За что ты так со мной?

— Какие у тебя предположения на этот счет? — голос сквозил издевкой, змеиным ядом, которого бы хватило, чтобы сдохнуть в попытке отсосать его из раны, точно в кино. — Не стой, присядь, — он кивнул в сторону края кровати, — и перестань делать вид, что ты не знаешь меня. У нас нет причин для вражды.

От последней фразы меня уже мутило, но я послушно присела на край кровати, сдвинув в сторону плед, запуская руку в кашемировую ткань. Хотелось укрыться им и пропасть, замотаться гусеницей, а улететь бабочкой, избавившейся от оков.

Что-то забыла. Майкл обогнул кровать и любезно устроился на стуле, что словно материализовался из воздуха. Я списала все на невнимательность в прошлый раз и забывчивость после… Нечто над потолком.

Тварь в латексном сияющем костюме на потолке. Я резко запрокинула голову, но ничего не обнаружила. Ноутбук тоже пропал с кровати. А существовали ли они вообще? Я задала эти вопросы по очереди.

— Сейчас же ничего нет.

Я согласилась. Молиться о рассудке здесь запрещено, поэтому я понадеялась на удачу и то, что этот ублюдок не разнесет в щепки остатки здравого смысла.

— Не передумала? Все еще отказываешься участвовать в отборе?

«Отбор» тоже плохое слово. Я не товар, не испорченное мясо на рыночном прилавке, не лущеный горох и не индейка на День Благодарения.

— А сам как думаешь? — язвить мне понравилось. Я вошла во вкус после пары реплик. — Ты выразил «желание познакомиться с каждым из нас». Мы с тобой знакомы, хоть мне и кажется, что я о тебе ничего не знаю.

— Взаимно.

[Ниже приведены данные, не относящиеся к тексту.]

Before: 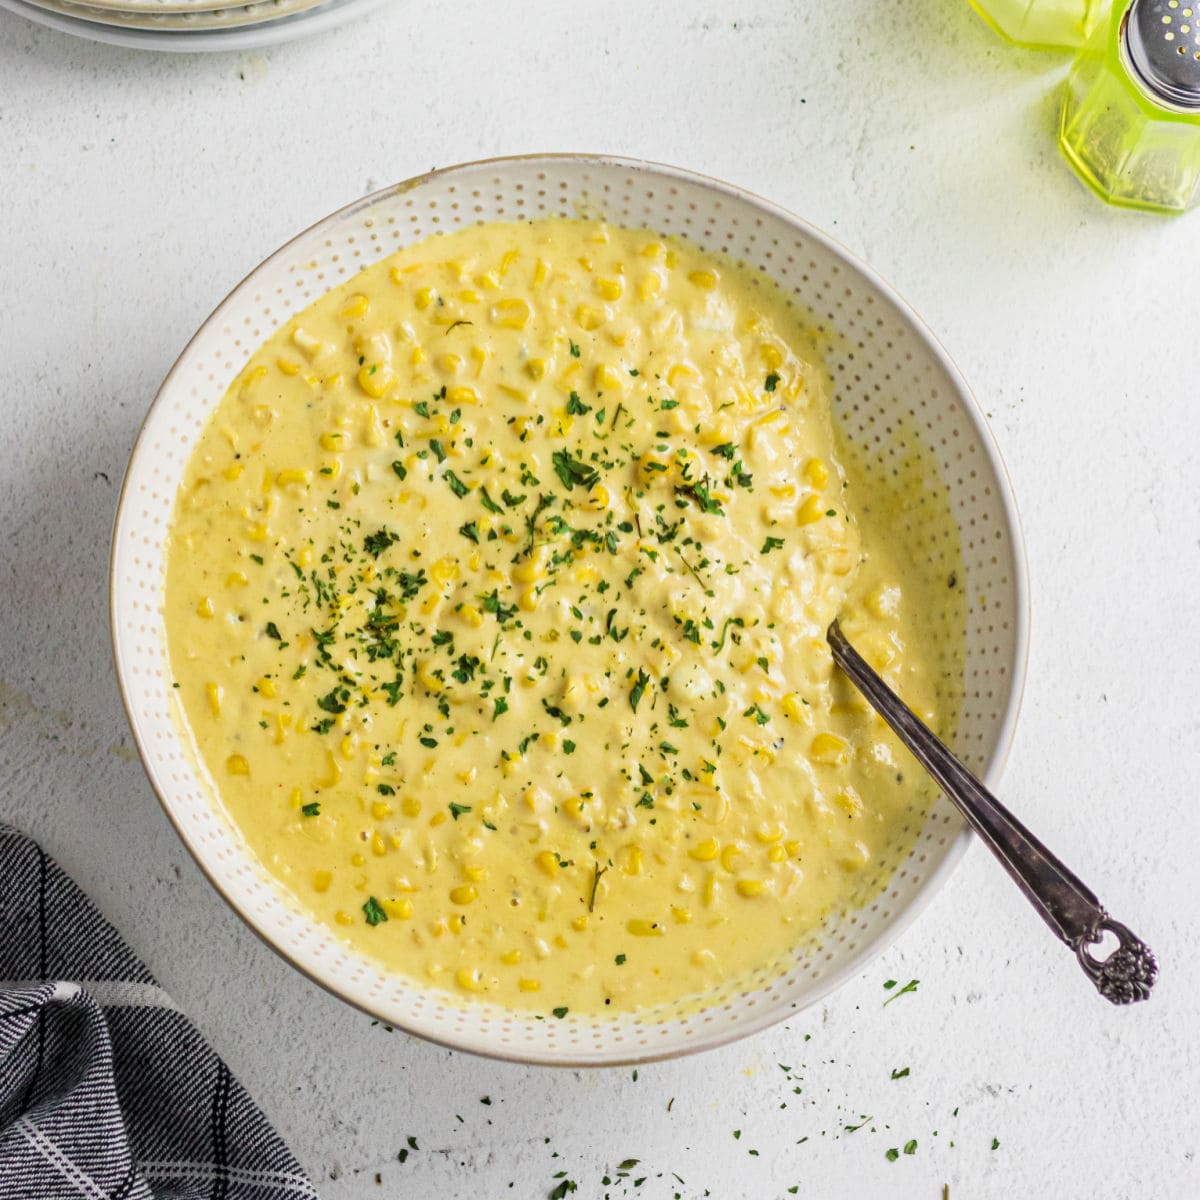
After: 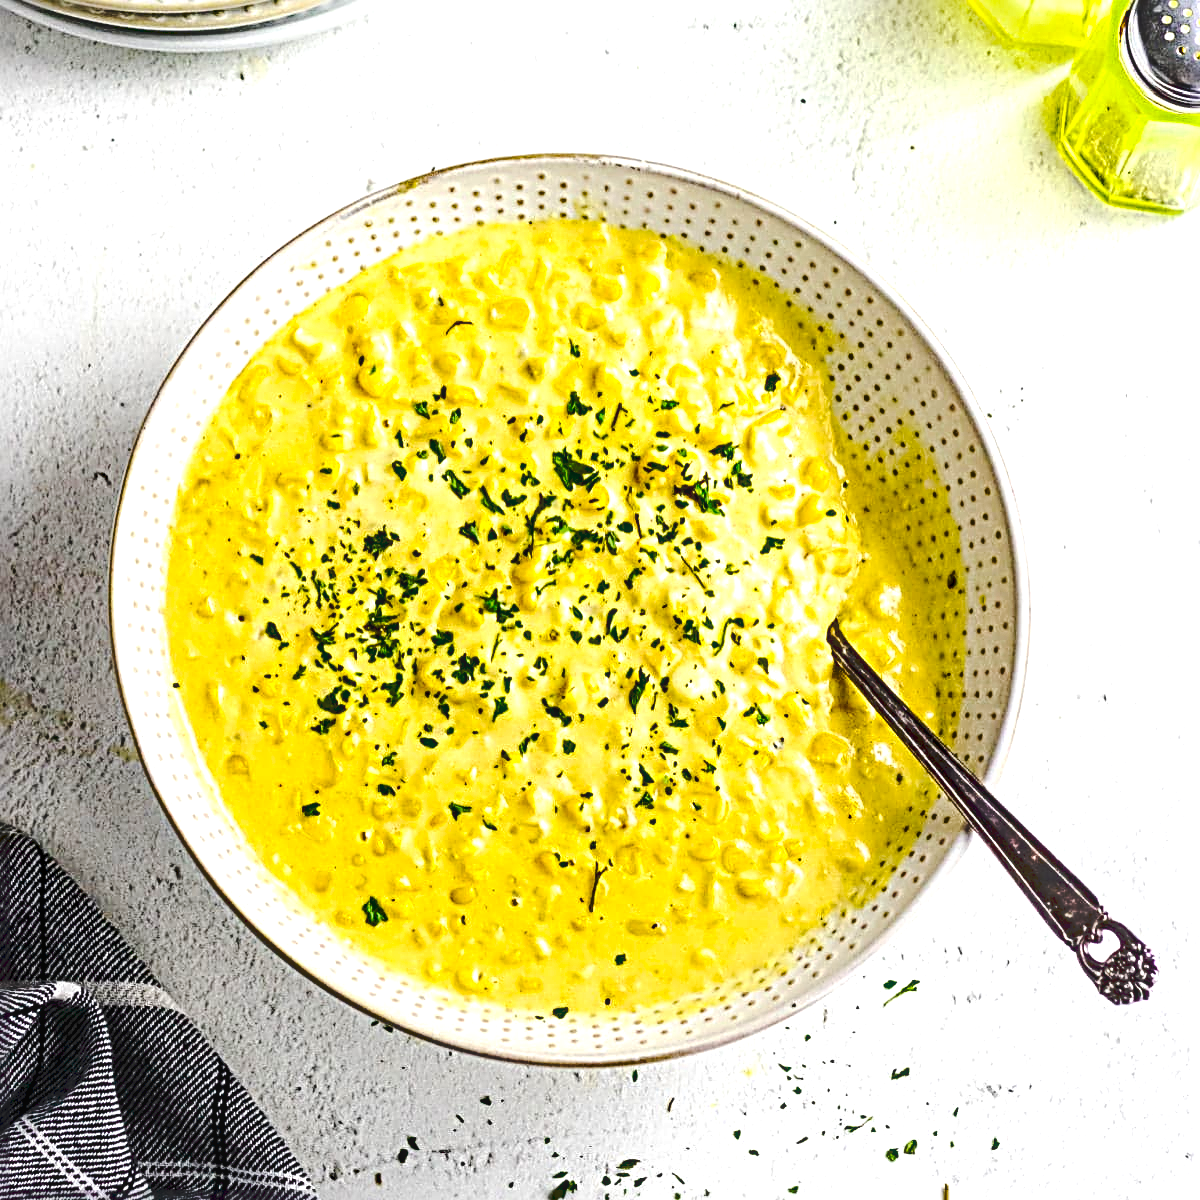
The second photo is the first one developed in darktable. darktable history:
local contrast: on, module defaults
exposure: compensate exposure bias true, compensate highlight preservation false
tone curve: curves: ch0 [(0, 0) (0.003, 0.068) (0.011, 0.079) (0.025, 0.092) (0.044, 0.107) (0.069, 0.121) (0.1, 0.134) (0.136, 0.16) (0.177, 0.198) (0.224, 0.242) (0.277, 0.312) (0.335, 0.384) (0.399, 0.461) (0.468, 0.539) (0.543, 0.622) (0.623, 0.691) (0.709, 0.763) (0.801, 0.833) (0.898, 0.909) (1, 1)], preserve colors none
contrast brightness saturation: contrast 0.187, brightness -0.227, saturation 0.105
sharpen: radius 3.682, amount 0.941
color balance rgb: perceptual saturation grading › global saturation 30.189%, perceptual brilliance grading › highlights 17.606%, perceptual brilliance grading › mid-tones 32.793%, perceptual brilliance grading › shadows -30.575%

Я не припоминаю, чтобы ты бросалась на людей с ножом и вилкой. Откуда такая уверенность, что мне захочется говорить с тобой вне отбора? Тратить на тебя время, когда существуют потенциальные кандидаты? Те, кто готов сделать все, чтобы спастись, а не просто разговаривать.

Я разозлилась. Хотелось влепить ему звонкую пощечину, вылить часть негативных эмоций и снова пуститься в бега по Третьей станции. За стеной Венебл, порка и привычная серая рутина, пока здесь относительный покой и безопасность.

Спустя время молчания в дверь постучала эта дрянь Мид с тем же шприцем.